J’ai une autre inquiétude : l’annonce de la suppression des contrats aidés, qui constituent une part non négligeable des emplois du secteur artistique et culturel. Je rappellerai à ce propos que 35 000 structures publiques et associatives sont les vecteurs de la culture dans les territoires, car elles mettent en œuvre des propositions à destination de publics multiples et, notamment, des plus fragiles. Sans les contrats aidés, ces structures se trouvent bouleversées. Cela va à rebours d’un accès équitable à la culture. Ces contrats aidés, très souvent pérennisés, constituent en outre pour de nombreux jeunes artistes une première insertion dans la vie professionnelle en lien avec leur pratique. Les crédits du FONPEPS, dont le budget – j’insiste sur ce point – a été réduit de moitié, ne doivent pas constituer une solution d’urgence pour remplacer ces contrats aidés supprimés.

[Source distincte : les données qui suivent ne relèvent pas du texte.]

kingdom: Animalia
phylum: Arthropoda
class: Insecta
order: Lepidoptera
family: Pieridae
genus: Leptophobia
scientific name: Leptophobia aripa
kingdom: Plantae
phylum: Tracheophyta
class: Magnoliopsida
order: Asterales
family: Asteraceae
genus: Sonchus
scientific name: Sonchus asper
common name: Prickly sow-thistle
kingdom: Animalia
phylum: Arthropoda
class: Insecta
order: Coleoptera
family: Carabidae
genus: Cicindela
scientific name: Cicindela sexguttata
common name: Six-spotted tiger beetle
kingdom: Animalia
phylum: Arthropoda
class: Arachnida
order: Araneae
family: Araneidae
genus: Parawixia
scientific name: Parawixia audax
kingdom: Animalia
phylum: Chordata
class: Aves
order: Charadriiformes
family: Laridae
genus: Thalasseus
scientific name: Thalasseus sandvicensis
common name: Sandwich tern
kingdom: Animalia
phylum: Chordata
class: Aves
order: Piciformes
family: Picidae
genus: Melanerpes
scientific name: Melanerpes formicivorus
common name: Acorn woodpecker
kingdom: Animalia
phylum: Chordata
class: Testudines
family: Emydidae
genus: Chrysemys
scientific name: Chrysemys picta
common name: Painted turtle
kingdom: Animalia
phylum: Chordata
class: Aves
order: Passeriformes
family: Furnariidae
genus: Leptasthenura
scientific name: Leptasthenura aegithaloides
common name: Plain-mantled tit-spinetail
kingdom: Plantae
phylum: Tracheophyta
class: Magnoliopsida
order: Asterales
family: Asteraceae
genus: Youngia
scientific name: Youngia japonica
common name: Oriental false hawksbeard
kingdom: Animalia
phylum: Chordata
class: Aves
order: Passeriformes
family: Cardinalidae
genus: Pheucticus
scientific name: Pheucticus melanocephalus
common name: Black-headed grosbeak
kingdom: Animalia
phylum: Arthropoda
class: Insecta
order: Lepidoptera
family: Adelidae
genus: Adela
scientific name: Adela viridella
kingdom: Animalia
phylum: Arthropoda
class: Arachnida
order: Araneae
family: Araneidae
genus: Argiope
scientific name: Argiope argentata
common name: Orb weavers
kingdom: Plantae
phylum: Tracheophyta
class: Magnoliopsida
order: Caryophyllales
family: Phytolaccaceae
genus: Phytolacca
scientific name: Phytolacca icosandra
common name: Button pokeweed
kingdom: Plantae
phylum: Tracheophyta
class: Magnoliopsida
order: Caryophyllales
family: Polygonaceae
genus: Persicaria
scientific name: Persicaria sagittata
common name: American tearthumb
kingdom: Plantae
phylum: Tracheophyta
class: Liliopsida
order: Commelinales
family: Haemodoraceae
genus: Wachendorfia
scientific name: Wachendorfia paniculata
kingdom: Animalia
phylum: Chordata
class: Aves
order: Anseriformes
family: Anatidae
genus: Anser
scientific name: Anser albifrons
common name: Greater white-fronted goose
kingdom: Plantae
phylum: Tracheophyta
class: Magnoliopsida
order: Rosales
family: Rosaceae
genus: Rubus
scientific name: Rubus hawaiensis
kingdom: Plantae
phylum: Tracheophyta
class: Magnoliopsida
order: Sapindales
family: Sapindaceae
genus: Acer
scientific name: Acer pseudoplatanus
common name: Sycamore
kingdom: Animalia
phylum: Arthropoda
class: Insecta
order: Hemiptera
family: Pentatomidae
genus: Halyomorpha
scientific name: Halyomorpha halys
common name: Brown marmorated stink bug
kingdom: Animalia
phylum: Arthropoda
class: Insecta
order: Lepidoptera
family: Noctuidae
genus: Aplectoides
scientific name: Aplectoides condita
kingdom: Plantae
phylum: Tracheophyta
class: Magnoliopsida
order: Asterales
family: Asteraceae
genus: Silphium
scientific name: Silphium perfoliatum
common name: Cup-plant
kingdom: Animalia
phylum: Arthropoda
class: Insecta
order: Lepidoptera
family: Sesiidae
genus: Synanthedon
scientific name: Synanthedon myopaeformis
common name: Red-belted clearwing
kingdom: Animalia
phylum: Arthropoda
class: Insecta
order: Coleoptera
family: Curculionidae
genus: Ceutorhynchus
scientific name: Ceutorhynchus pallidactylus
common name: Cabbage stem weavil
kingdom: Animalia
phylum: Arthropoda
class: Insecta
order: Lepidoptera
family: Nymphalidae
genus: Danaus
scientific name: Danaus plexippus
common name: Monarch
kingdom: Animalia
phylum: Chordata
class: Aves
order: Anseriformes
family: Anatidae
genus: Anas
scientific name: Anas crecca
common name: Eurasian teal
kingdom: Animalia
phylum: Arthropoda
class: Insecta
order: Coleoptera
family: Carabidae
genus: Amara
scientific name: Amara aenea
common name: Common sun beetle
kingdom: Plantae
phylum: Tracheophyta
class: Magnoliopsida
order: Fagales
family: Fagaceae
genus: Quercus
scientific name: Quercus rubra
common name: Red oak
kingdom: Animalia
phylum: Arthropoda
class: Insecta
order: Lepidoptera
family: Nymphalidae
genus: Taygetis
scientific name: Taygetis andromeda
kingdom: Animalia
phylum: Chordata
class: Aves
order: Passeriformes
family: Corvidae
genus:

Vous avez marqué votre volonté de soutenir les artistes dans leurs conditions de vie, artistes sans lesquels toute politique culturelle serait vaine. Un effort budgétaire plus important pourrait être consenti afin de favoriser leur accompagnement vers la vie active : aujourd’hui, seuls 10 % des élèves diplômés parviennent à vivre exclusivement de leur pratique artistique, faute de moyens et d’accompagnement. Une telle déperdition de talents est extrêmement dommageable.
Notre rapporteur pour avis Sylvie Robert a évoqué la question des écoles d’art, que nous envient beaucoup de pays. La démocratisation culturelle et l’attention portée à la transmission des savoirs passent aussi par un nécessaire soutien à ces écoles et à leurs personnels.
Par ailleurs, je souhaiterais évoquer le mécénat culturel. S’il n’est pas question de le remettre en cause, il ne doit pas constituer un prétexte au désengagement financier de l’État. En effet, le mécénat des grands groupes comme celui des multinationales concerne surtout les grandes villes et peu les territoires ruraux : il s’agit là d’un autre point de vigilance, car il ne doit pas constituer une nouvelle fracture entre territoires.
Le budget dédié à la politique d’égalité entre les femmes et les hommes est transversal et concerne tous les ministères, mais le vôtre, madame la ministre, doit en être le porte-voix tant l’image que la culture française véhicule dans le monde est emblématique de notre société.